AyannaI have a really eclectic taste, and I play different kinds of music. I don’t like to limit anything that I do to one genre, if possible. When the idea of the Radicle Sounds playlist was presented to me, I combed through my music and identified songs that connect with nature. I went through every single song I had on Spotify and old playlists, and pulled out key words. You’ll see quite a few songs that have similar names, whether it’s spring or flowers. Then I was listening to the songs and deciding how and where they could fit together. You’re gonna hear reggae, some soul, and a little bit of hip hop. The playlist reflects an energy of renewal. I think a lot of people who listen to my radio shows would characterize my sound as uplifting, but also kind of medium energy. I’m not a high energy dance DJ all the time. I also like music that can help inspire reflection and create a good feeling. I hope that comes across in these songs.
+ + + +
[WORK INSTRUCTION 1]:
Answer these questions about the Radicle Sounds passage, one per line:
(a) Where did Ayanna search for songs for the playlist?
(b) Which kinds of music does the passage say listeners will hear?
(c) How does Ayanna think radio show listeners would characterize the sound?
[WORK INSTRUCTION 2]: Extend the Radicle Sounds passage, picking up right after its final sentence.
+ + + +
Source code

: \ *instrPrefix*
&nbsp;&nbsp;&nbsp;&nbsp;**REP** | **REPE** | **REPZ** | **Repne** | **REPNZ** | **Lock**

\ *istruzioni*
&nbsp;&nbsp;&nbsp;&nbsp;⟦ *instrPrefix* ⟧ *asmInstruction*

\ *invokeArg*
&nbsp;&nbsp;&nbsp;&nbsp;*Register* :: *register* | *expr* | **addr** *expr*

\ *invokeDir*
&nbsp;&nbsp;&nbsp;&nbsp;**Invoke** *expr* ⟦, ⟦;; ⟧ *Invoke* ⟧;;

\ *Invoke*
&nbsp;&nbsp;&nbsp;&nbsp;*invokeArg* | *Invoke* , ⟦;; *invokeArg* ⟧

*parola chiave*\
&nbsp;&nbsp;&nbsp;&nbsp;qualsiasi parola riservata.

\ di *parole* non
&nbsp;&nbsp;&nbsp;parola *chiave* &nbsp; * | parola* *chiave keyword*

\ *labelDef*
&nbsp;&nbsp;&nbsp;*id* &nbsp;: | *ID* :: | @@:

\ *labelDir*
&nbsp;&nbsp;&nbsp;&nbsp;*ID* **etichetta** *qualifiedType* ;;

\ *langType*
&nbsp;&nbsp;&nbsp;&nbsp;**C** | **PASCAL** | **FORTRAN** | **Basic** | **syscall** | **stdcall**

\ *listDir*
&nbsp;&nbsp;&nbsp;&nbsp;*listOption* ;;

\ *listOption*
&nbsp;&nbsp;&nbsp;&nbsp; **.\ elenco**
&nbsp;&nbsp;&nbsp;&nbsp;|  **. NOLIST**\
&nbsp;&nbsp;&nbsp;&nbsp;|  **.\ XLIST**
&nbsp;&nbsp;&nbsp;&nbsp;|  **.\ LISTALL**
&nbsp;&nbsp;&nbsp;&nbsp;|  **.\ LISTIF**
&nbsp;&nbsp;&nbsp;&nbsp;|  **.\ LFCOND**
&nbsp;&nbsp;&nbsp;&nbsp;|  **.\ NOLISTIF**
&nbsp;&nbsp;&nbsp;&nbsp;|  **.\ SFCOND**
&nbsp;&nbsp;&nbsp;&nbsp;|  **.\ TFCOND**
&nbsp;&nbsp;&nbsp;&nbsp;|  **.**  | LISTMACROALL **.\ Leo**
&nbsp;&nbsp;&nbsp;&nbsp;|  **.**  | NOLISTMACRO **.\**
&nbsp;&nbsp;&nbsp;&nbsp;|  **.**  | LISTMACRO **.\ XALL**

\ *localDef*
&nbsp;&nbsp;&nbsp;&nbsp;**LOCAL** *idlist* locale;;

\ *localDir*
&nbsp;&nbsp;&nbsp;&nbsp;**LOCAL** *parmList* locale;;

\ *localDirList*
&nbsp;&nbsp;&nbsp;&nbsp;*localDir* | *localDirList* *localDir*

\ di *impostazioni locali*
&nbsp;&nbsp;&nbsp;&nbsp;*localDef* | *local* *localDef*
+ + + +
[TASK RESULT 1]:
(a) In every song Ayanna had on Spotify and in old playlists.
(b) Reggae, some soul, and a little bit of hip hop.
(c) As uplifting, but also kind of medium energy.

[TASK RESULT 2]:
nia Absolutely, it really captures the mood and the season well. Where does this playlist take you when you listen to it? Is there a specific place or energy?
AyannaThis playlist takes me to this time of year, when we’re noticing the sun again, noticing the trees again, and noticing the flowers again. It’s like this promise of spring that always returns to us. In New York, winter can just be such an indoor time. For a lot of the year it’s dark, so it can get really depressing in the cold. Thankfully, I live in a neighborhood that has a lot of nature, so you really notice when the season is changing. You’re seeing the blooms and the blossoms and this music feels like that energy. It feels like we’re back again after waiting so long. We paid our dues and now we can rejoice in this new time and have a reunion with nature. Spring is also so special to me since it’s my birthday season.
nia That’s beautiful. It is such a celebratory time of transition. What’s your overall process when curating music?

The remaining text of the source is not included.